The political engagement of artists in the 1930s and the
response to America’s entry into the Second World War after the
bombing of Pearl Harbor in 1941 are vividly expressed by artists
such as Hugh Mesibov, Joseph Vogel, Hugo Gellert and Benton
Spruance, including his classic image Riders of the
Apocalypse. The influx of émigrés from Europe including
Josef Albers, who introduced Bauhaus principles to
his students at Black Mountain College, North Carolina, and the
artistic exchange that took place in Stanley William Hayter’s
Atelier 17 in New York are two further episodes in the narrative.

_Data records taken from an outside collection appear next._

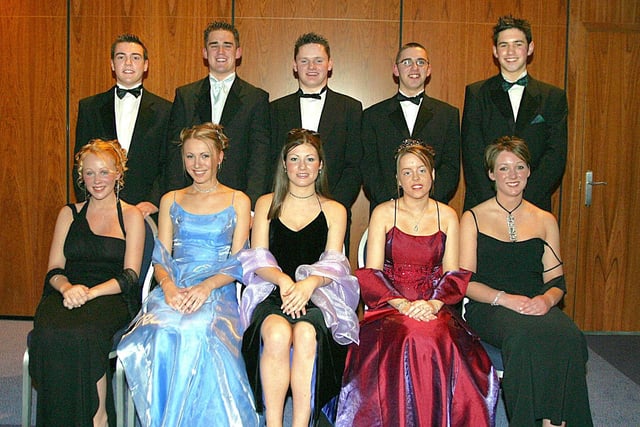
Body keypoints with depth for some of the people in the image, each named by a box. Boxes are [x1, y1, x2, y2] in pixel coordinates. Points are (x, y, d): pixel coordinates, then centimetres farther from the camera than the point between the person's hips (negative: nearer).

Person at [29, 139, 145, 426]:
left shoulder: (131, 216, 10)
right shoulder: (69, 214, 20)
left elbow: (130, 275, 0)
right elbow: (54, 270, 13)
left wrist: (89, 292, -17)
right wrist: (67, 288, -11)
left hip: (111, 296, -3)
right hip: (66, 293, 3)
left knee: (82, 335, -36)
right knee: (50, 334, -33)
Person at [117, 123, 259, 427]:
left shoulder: (238, 201, 12)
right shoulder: (171, 201, 20)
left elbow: (237, 261, 4)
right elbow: (161, 258, 12)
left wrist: (206, 286, -15)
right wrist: (167, 285, -11)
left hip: (218, 291, -2)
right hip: (174, 289, 2)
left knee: (197, 330, -37)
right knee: (162, 331, -34)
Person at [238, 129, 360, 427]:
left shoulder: (334, 211, 15)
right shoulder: (266, 204, 16)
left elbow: (333, 264, 3)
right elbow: (257, 259, 6)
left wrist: (309, 283, -20)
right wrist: (283, 280, -15)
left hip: (317, 295, 0)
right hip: (271, 292, 0)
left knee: (306, 333, -35)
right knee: (277, 332, -34)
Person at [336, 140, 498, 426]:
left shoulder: (447, 216, 11)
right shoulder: (383, 213, 5)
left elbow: (453, 274, 6)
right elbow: (371, 274, -2)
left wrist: (433, 304, -14)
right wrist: (403, 304, -17)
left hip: (434, 306, 2)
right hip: (388, 304, -1)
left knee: (442, 339, -32)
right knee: (409, 339, -34)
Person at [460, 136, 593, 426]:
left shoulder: (545, 220, 18)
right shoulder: (473, 218, 9)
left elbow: (556, 280, 13)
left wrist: (547, 299, -11)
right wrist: (504, 298, -17)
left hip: (536, 306, 3)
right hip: (488, 308, -2)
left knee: (569, 337, -32)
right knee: (525, 335, -36)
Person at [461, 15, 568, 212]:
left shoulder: (554, 97, 8)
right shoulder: (476, 93, 6)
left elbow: (556, 156, 1)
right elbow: (471, 154, -2)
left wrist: (523, 197, -11)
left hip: (533, 205, 1)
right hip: (483, 204, 0)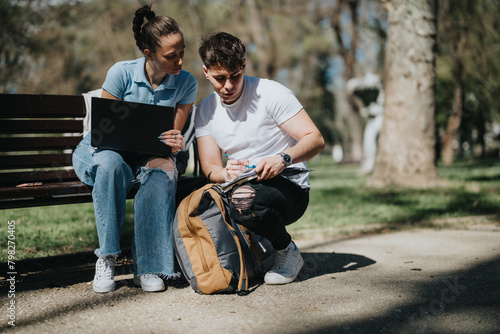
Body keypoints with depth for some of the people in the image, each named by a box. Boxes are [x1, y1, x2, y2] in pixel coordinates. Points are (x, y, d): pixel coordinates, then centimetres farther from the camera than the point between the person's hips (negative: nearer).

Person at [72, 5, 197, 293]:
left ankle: (148, 265, -30)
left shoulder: (187, 83, -8)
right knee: (111, 163, -39)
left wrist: (173, 144, -28)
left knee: (165, 169, -34)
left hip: (145, 159, 2)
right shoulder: (122, 73, -16)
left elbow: (175, 137, -2)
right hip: (99, 150, -2)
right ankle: (107, 258, -29)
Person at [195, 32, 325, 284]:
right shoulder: (205, 111, 7)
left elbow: (315, 140, -12)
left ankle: (287, 252, -6)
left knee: (246, 202, -38)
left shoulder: (271, 94, -8)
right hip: (243, 188, 5)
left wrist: (283, 159, -32)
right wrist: (226, 173, -24)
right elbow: (210, 167, 1)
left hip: (289, 187, -5)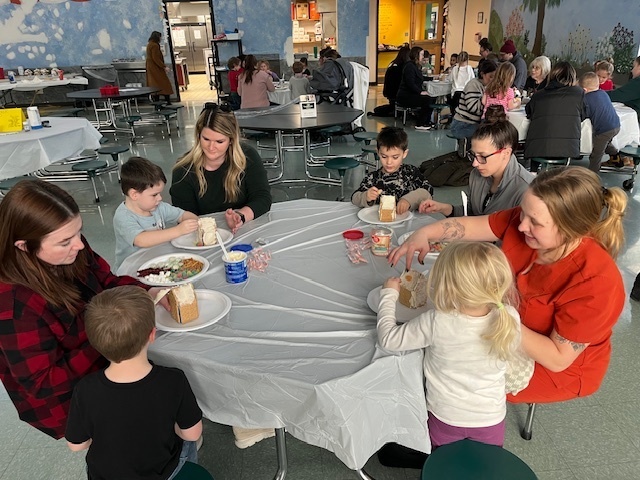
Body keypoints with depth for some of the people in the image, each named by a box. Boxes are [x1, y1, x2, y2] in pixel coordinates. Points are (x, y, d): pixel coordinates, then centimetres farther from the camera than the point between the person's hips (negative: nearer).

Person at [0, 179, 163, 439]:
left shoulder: (72, 251, -14)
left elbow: (109, 282, 4)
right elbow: (43, 384, -23)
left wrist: (147, 293, -15)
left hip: (107, 357, 6)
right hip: (65, 401, -6)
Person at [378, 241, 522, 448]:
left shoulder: (436, 323, -29)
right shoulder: (510, 318, -22)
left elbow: (388, 339, -17)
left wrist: (389, 294, -6)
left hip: (446, 420, -1)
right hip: (491, 422, 2)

Pollock’s first all-over compositions were produced as engravings
in Atelier 17 while Louise Bourgeois made her enigmatic series,
He Disappeared into Complete Silence, shown in its
entirety, also at Atelier 17. The exhibition concludes with
abstract expressionism, the first major international art movement
generated in the United States. As well as Pollock, other key
artists included in the exhibition are Joan
Mitchell, Franz Kline, Willem de
Kooning, Hans Burkhardt and Emerson
Woelffer.
The exhibition is supported by the Terra Foundation for American
Art and American Airlines. The exhibition will tour to three venues
across the UK after it closes at the British Museum.
For further information or images please
contact:
Katrina Whenham 020 7323
8583
kwhenham@britishmuseum.org
Benjamin Ward 020 7936 1297
bward@brunswickgroup.com
Notes to editors
- In 2009 the exhibition will travel to three venues across the
UK after its closure at the British Museum in September 2008:
Nottingham, Djanogly Art Gallery: 28 February – 19 April 2009
(Press enquiries, please contact Marketing Manager Sofia Nazar tel:
01158 467 379 email: sofia.nazar@nottingham.ac.uk)

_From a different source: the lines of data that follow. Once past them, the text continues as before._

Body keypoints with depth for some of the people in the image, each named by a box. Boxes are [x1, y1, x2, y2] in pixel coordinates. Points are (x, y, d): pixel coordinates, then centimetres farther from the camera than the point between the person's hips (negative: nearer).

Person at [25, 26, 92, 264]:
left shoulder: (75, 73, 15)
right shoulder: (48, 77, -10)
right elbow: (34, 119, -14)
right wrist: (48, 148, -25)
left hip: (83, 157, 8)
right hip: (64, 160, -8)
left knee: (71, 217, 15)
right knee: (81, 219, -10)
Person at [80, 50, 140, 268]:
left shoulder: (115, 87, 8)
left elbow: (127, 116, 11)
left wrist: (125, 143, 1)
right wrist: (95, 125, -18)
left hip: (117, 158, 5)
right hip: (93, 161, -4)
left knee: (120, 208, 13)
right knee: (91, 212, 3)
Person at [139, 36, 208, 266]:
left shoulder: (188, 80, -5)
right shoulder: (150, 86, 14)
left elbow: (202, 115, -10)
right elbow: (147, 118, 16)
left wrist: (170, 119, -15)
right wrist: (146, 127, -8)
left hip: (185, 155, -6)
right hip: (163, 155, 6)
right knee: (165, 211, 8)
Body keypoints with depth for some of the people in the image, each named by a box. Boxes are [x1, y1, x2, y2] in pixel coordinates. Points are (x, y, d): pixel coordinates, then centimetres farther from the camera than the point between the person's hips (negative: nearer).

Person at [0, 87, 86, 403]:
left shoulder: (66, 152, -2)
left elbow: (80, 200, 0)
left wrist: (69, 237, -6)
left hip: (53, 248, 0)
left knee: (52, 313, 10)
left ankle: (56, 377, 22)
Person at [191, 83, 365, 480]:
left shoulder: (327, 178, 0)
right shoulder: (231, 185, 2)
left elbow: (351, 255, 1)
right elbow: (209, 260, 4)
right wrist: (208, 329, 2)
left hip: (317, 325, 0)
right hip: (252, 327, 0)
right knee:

Brighton Museum and Art Gallery: 2 May – 31 August 2009
Manchester, Whitworth Art Gallery: 19 September – 13 December
2009
The tour is organised under the British Museum’s Partnership UK
scheme.
- The Department of Prints and Drawings and its American
collection: The Department cares for the national collection of
prints and drawings, all of which are accessible to the public
through its Students’ Room and through changing exhibitions and
loans around the UK and abroad. The collection comprises
approximately 60,000 drawings and over two and a half million
prints dating from the beginning of the fifteenth century to the
present day. More than 220,000 works from the collection are
searchable online, 100,000 of them with images. Search the collection database online
- The exhibition will be accompanied by a public programme, aimed
at making the exhibition accessible to the widest possible public.

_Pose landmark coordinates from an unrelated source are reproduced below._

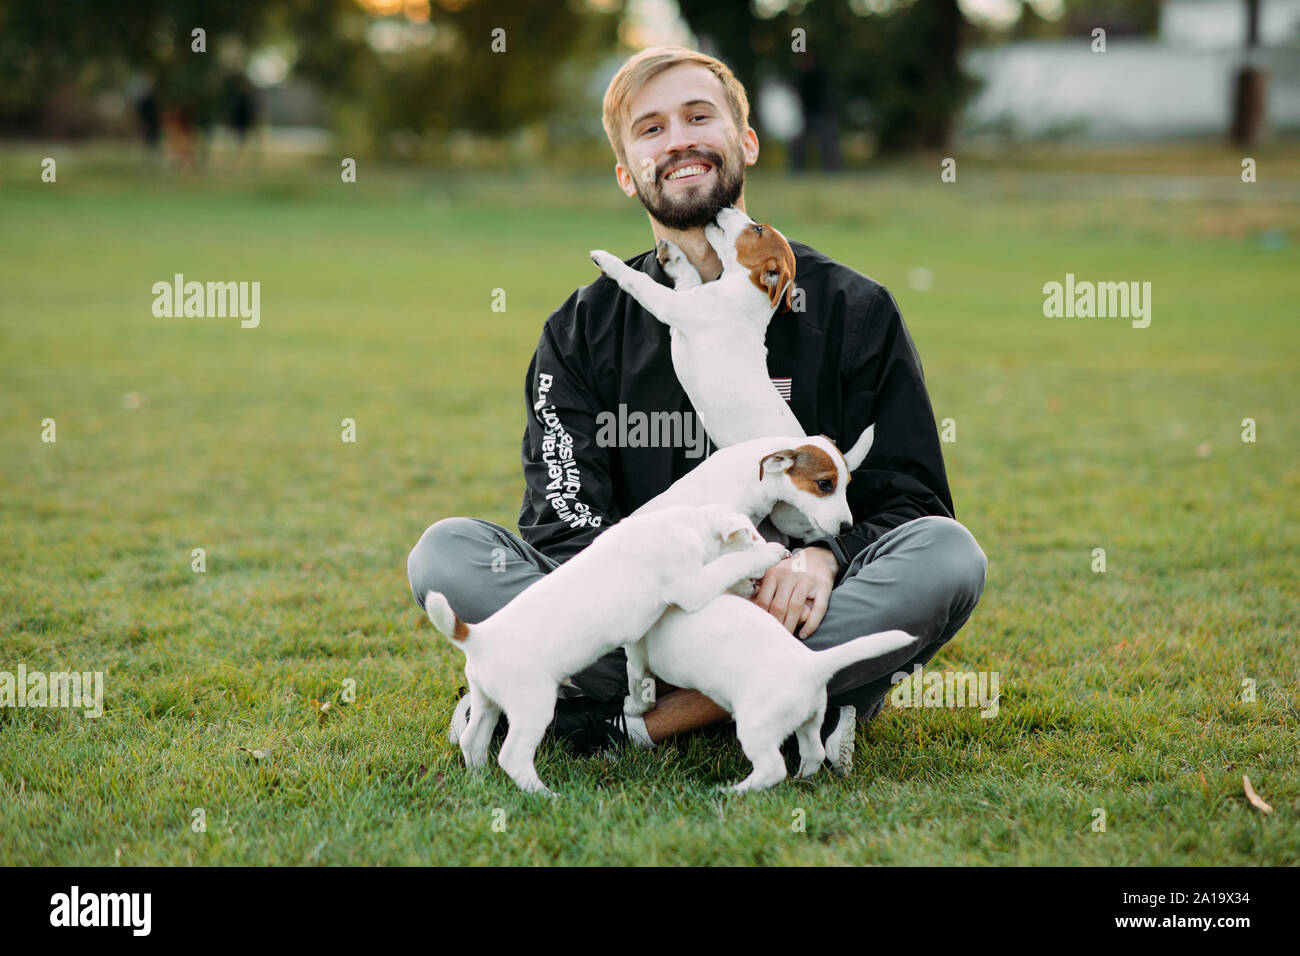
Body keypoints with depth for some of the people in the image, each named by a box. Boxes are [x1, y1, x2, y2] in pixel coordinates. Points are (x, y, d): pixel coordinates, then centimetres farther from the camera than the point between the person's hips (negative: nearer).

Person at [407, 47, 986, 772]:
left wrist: (825, 556, -20)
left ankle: (625, 723, -29)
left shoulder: (851, 310, 7)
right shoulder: (585, 331, 10)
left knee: (947, 555, -29)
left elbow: (910, 497, 3)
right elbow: (564, 520, -1)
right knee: (448, 553, -21)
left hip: (795, 614, 0)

The programme will be developed in partnership with the American
Studies Department at Kings College London and the London Review of
Books.
- A beautifully illustrated catalogue written by exhibition
curator Stephen Coppel, with the assistance of Jerzy
Kierkuc-Bielinski, offers an introduction to the principal themes
and episodes in American prints of this period will accompany the
exhibition. Published by British Museum Press and priced £25.
- The exhibition will run concurrently with Coming of Age:
American Art 1850s to 1950s: Paintings from the Addison Gallery of
American Art, Massachusetts at the Dulwich Picture Gallery
from 14 March - 8 June 2008.
- The American Scene: Prints from Hopper to Pollock
coincides with The London Original Print Fair, 24-27 April at the
Royal Academy, Burlington Gardens, London, W1. Many of the artists
in the British Museum show will be represented at the Fair
including Edward Hopper, Louise Bourgeois and Thomas Hart Benton.